Impact on credit score: Suppose you have co-signed a loan and that loan is still outstanding and you need to "Apply For Loan" for yourself but you might find that your loan application get rejected as your credit score is low because the co-signing information gets updated on the credit reports of both candidates. In other case, if borrower doesn’t pay loan repayments on time for which you have co-signed the application, the late repayment history will be reported to your credit history will negatively impact your credit score.

Increased debt level: As stated before, the loan which you have co-signed will reflect as debt on your credit report and affect your loan to income ratio.
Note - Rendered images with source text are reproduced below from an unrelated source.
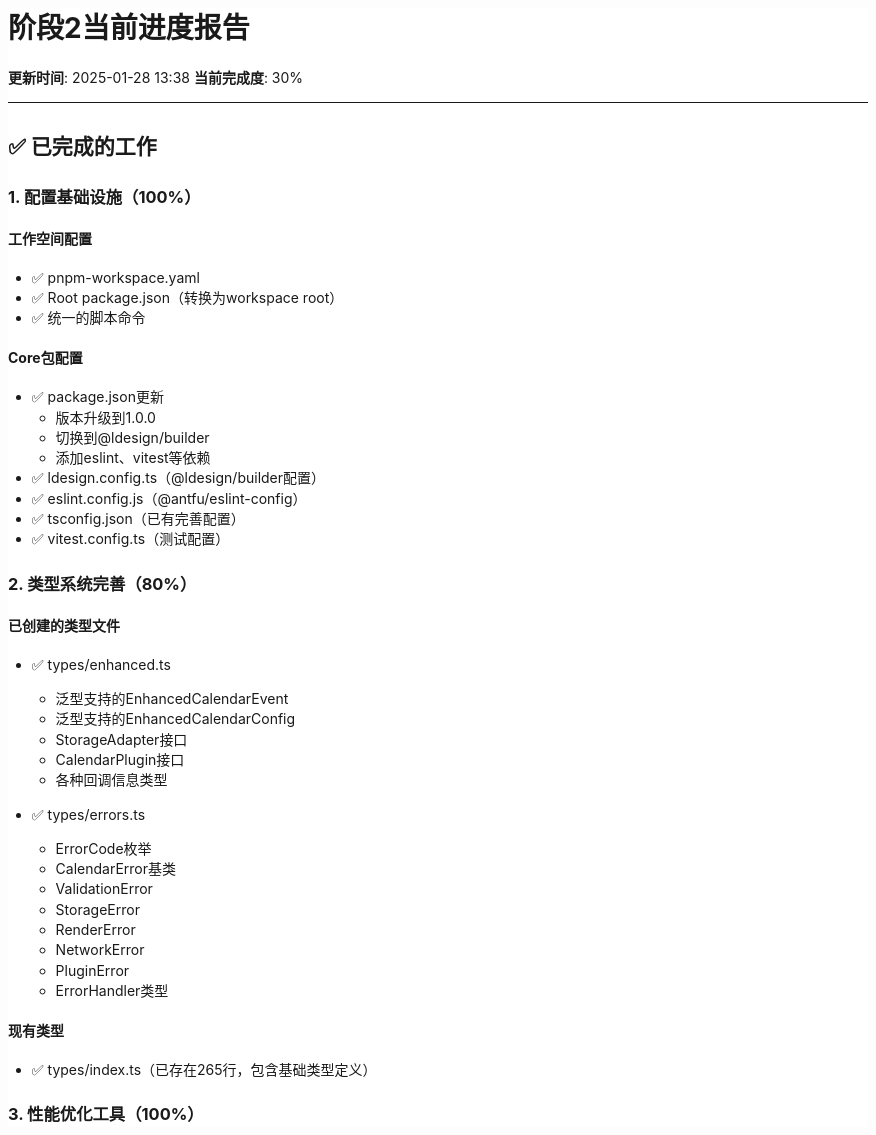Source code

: # 阶段2当前进度报告

**更新时间**: 2025-01-28 13:38
**当前完成度**: 30%

---

## ✅ 已完成的工作

### 1. 配置基础设施（100%）

#### 工作空间配置
- ✅ pnpm-workspace.yaml
- ✅ Root package.json（转换为workspace root）
- ✅ 统一的脚本命令

#### Core包配置
- ✅ package.json更新
  - 版本升级到1.0.0
  - 切换到@ldesign/builder
  - 添加eslint、vitest等依赖
- ✅ ldesign.config.ts（@ldesign/builder配置）
- ✅ eslint.config.js（@antfu/eslint-config）
- ✅ tsconfig.json（已有完善配置）
- ✅ vitest.config.ts（测试配置）

### 2. 类型系统完善（80%）

#### 已创建的类型文件
- ✅ types/enhanced.ts
  - 泛型支持的EnhancedCalendarEvent<T>
  - 泛型支持的EnhancedCalendarConfig<T>
  - StorageAdapter<T>接口
  - CalendarPlugin接口
  - 各种回调信息类型

- ✅ types/errors.ts
  - ErrorCode枚举
  - CalendarError基类
  - ValidationError
  - StorageError
  - RenderError
  - NetworkError
  - PluginError
  - ErrorHandler类型

#### 现有类型
- ✅ types/index.ts（已存在265行，包含基础类型定义）

### 3. 性能优化工具（100%）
Therefore, if you are applying for a new loan, the new lender will review your loan application or credit card application and take this existing debt into consideration and determine your credit-worthiness. In case, if co-signing a loan makes your debt to income ratio so high, this might decrease your chances of being approved for loan.

Savings get affected: Everybody works hard to save money for uncertain times and for their retirement but if the person with whom you have co-signed a loan loses his/her job or face a pay cut and unable to make repayments then you have to dig into your savings to repay the loan if you don’t have enough income to repay it. Surely, it could have a huge impact on your financial future.

Responsible for repayment: Co-signing a loan means taking a responsibility of making repayments if your dear one fails to make any payment. If your loved one get off the hook by claiming bankruptcy then the lender will come after you for the repayment of loan which will negatively impact your credit score and it may take too many years to remove this negative entry from your credit report.

Reduced borrowing ability: If you co-sign a loan, the lender see that you are responsible for existing loan and assume that you will be the one making repayments. It will reduce the amount of your monthly cash flow that will available to pay the EMIs on new loan. Although you hasn’t borrowed or never been in a situation to make a single repayment but co-signing a loan makes harder for you to qualify for a new loan.